Prove that there exist numbers, that can be presented in no fewer than 100 ways in the form of a summation of 20001 terms, each of which is the 2000th power of a whole number.
Solve the equation \(2x^x = \sqrt {2}\) for positive numbers.
An area of airspace contains clouds. It turns out that the area can be divided by 10 aeroplanes into regions such that each region contains no more than one cloud. What is the largest number of clouds an aircraft can fly through whilst holding a straight line course.
Let \(f\) be a continuous function defined on the interval \([0; 1]\) such that \(f (0) = f (1) = 0\). Prove that on the segment \([0; 1]\) there are 2 points at a distance of 0.1 at which the function \(f 4(x)\) takes equal values.
A convex figure and point \(A\) inside it are given. Prove that there is a chord (that is, a segment joining two boundary points of a convex figure) passing through point \(A\) and dividing it in half at point \(A\).

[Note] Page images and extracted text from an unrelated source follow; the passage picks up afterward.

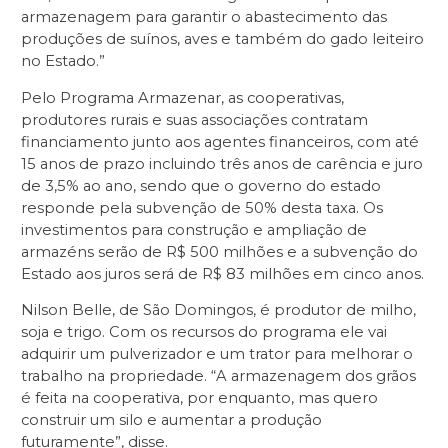
armazenagem para garantir o abastecimento das
produções de suínos, aves e também do gado leiteiro
no Estado.”
Pelo Programa Armazenar, as cooperativas,
produtores rurais e suas associações contratam
financiamento junto aos agentes financeiros, com até
15 anos de prazo incluindo três anos de carência e juro
de 3,5% ao ano, sendo que o governo do estado
responde pela subvenção de 50% desta taxa. Os
investimentos para construção e ampliação de
armazéns serão de R$ 500 milhões e a subvenção do
Estado aos juros será de R$ 83 milhões em cinco anos.
Nilson Belle, de São Domingos, é produtor de milho,
soja e trigo. Com os recursos do programa ele vai
adquirir um pulverizador e um trator para melhorar o
trabalho na propriedade. “A armazenagem dos grãos
é feita na cooperativa, por enquanto, mas quero
construir um silo e aumentar a produção
futuramente”, disse.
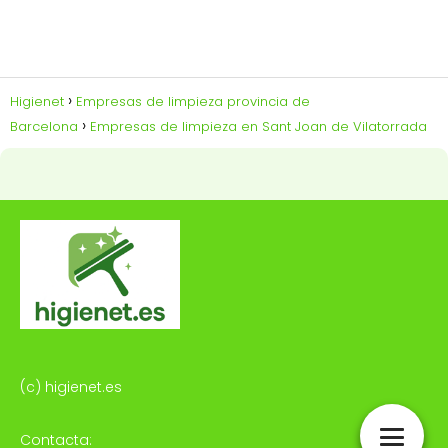
Higienet
Empresas de limpieza provincia de
Barcelona
Empresas de limpieza en Sant Joan de Vilatorrada
(c) higienet.es
Contacta:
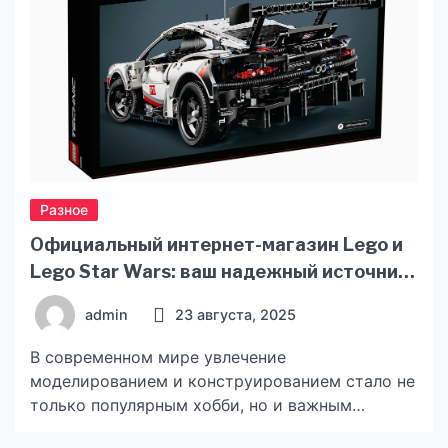
проще привлекают внешнее финансирование и
заключают выгодные сделки. […]
Разное
Официальный интернет-магазин Lego и
Lego Star Wars: ваш надежный источник
качественных конструкторов
admin
23 августа, 2025
В современном мире увлечение
моделированием и конструированием стало не
только популярным хобби, но и важным
способом развития творческих и технических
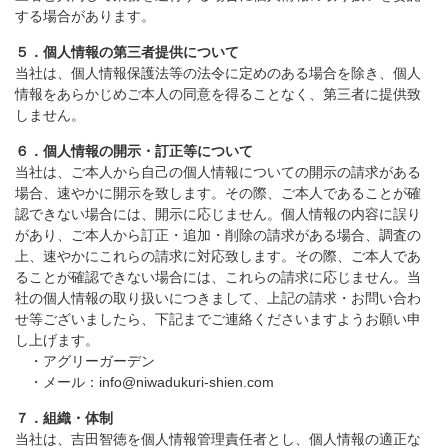
する場合があります。
５．個人情報の第三者提供について
当社は、個人情報保護法等の法令に定めのある場合を除き、個人
情報をあらかじめご本人の同意を得ることなく、第三者に提供致
しません。
６．個人情報の開示・訂正等について
当社は、ご本人から自己の個人情報についての開示の請求がある
場合、速やかに開示を致します。その際、ご本人であることが確
認できない場合には、開示に応じません。個人情報の内容に誤り
があり、ご本人から訂正・追加・削除の請求がある場合、調査の
上、速やかにこれらの請求に対応致します。その際、ご本人であ
ることが確認できない場合には、これらの請求に応じません。当
社の個人情報の取り扱いにつきまして、上記の請求・お問い合わ
せ等ございましたら、下記までご連絡くださいますようお願い申
し上げます。
・アグリーガーデン
・メール：info@niwadukuri-shien.com
７．組織・体制
当社は、吉田智徳を個人情報管理責任者とし、個人情報の適正な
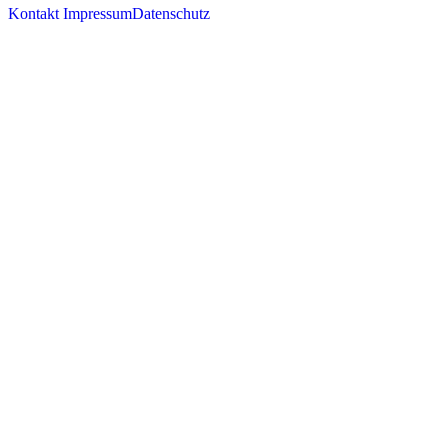
Kontakt
Impressum
Datenschutz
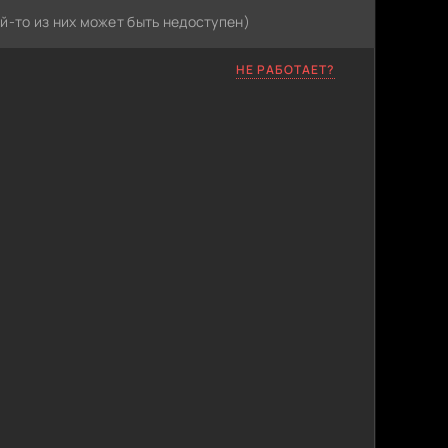
й-то из них может быть недоступен)
НЕ РАБОТАЕТ?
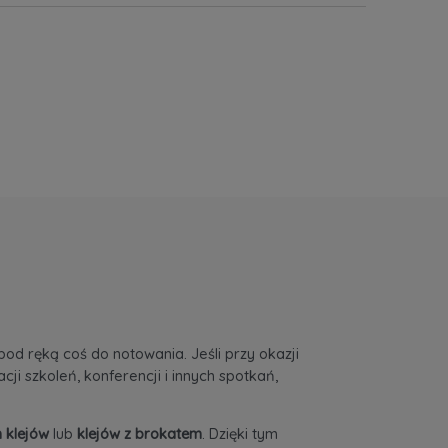
od ręką coś do notowania. Jeśli przy okazji
i szkoleń, konferencji i innych spotkań,
 klejów
lub
klejów z brokatem
. Dzięki tym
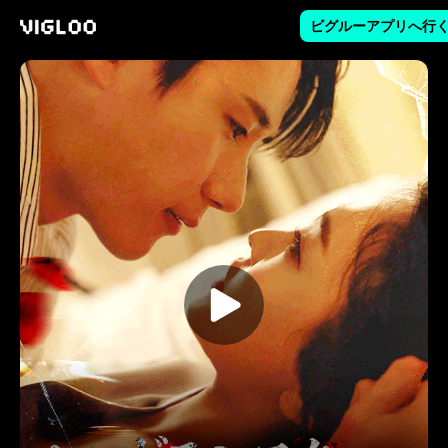
ビグルーアプリへ行
Vigloo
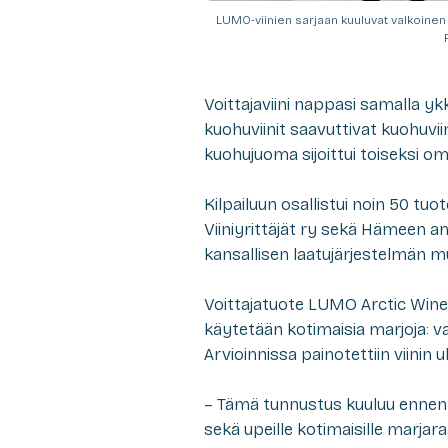
LUMO-viinien sarjaan kuuluvat valkoinen 
Voittajaviini nappasi samalla ykk
kuohuviinit saavuttivat kuohuvii
kuohujuoma sijoittui toiseksi o
Kilpailuun osallistui noin 50 tuo
Viiniyrittäjät ry sekä Hämeen am
kansallisen laatujärjestelmän mu
Voittajatuote LUMO Arctic Wine 
käytetään kotimaisia marjoja: val
Arvioinnissa painotettiin viinin
– Tämä tunnustus kuuluu ennen k
sekä upeille kotimaisille marja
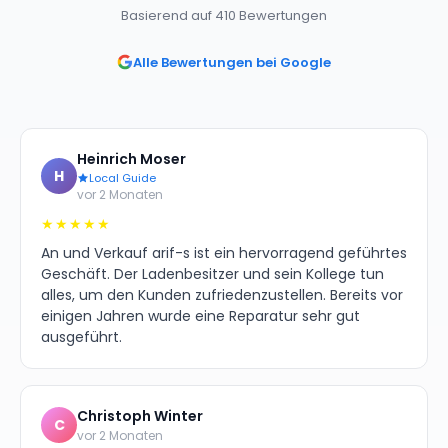
Basierend auf 410 Bewertungen
Alle Bewertungen bei Google
Heinrich Moser
H
Local Guide
vor 2 Monaten
★★★★★
An und Verkauf arif-s ist ein hervorragend geführtes
Geschäft. Der Ladenbesitzer und sein Kollege tun
alles, um den Kunden zufriedenzustellen. Bereits vor
einigen Jahren wurde eine Reparatur sehr gut
ausgeführt.
Christoph Winter
C
vor 2 Monaten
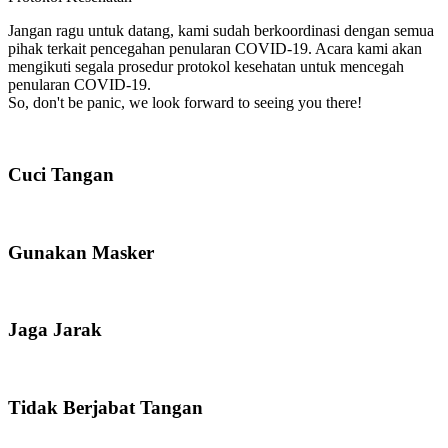
Jangan ragu untuk datang, kami sudah berkoordinasi dengan semua
pihak terkait pencegahan penularan COVID-19. Acara kami akan
mengikuti segala prosedur protokol kesehatan untuk mencegah
penularan COVID-19.
So, don't be panic, we look forward to seeing you there!
Cuci Tangan
Gunakan Masker
Jaga Jarak
Tidak Berjabat Tangan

Upon the installation of a keypad lock, each of the 26 letters located on the lock’s keypad is assigned an arbitrary natural number known only to the owner of the lock. Different letters do not necessarily have different numbers assigned to them. After a combination of different letters, where each letter is typed once at most, is entered into the lock a summation is carried out of the corresponding numbers to the letters typed in. The lock opens only if the result of the summation is divisible by 26. Prove that for any set of numbers assigned to the 26 letters, there exists a combination that will open the lock.
Calculate \(\int_0^{\pi/2} (\sin^2 (\sin x) + \cos^2 (\cos x))\,dx\).
A hostess bakes a cake for some guests. Either 10 or 11 people can come to her house. What is the smallest number of pieces she needs to cut the cake into (in advance) so that it can be divided equally between 10 and 11 guests?
How many ways can I schedule the first round of the Russian Football Championship, in which 16 teams are playing? (It is important to note who is the host team).
Two players play the following game. They take turns. One names two numbers that are at the ends of a line segment. The next then names two other numbers, which are at the ends of a segment nested in the previous one. The game goes on indefinitely. The first aims to have at least one rational number within the intersection of all of these segments, and the second aims to prevent such occurring. Who wins in this game?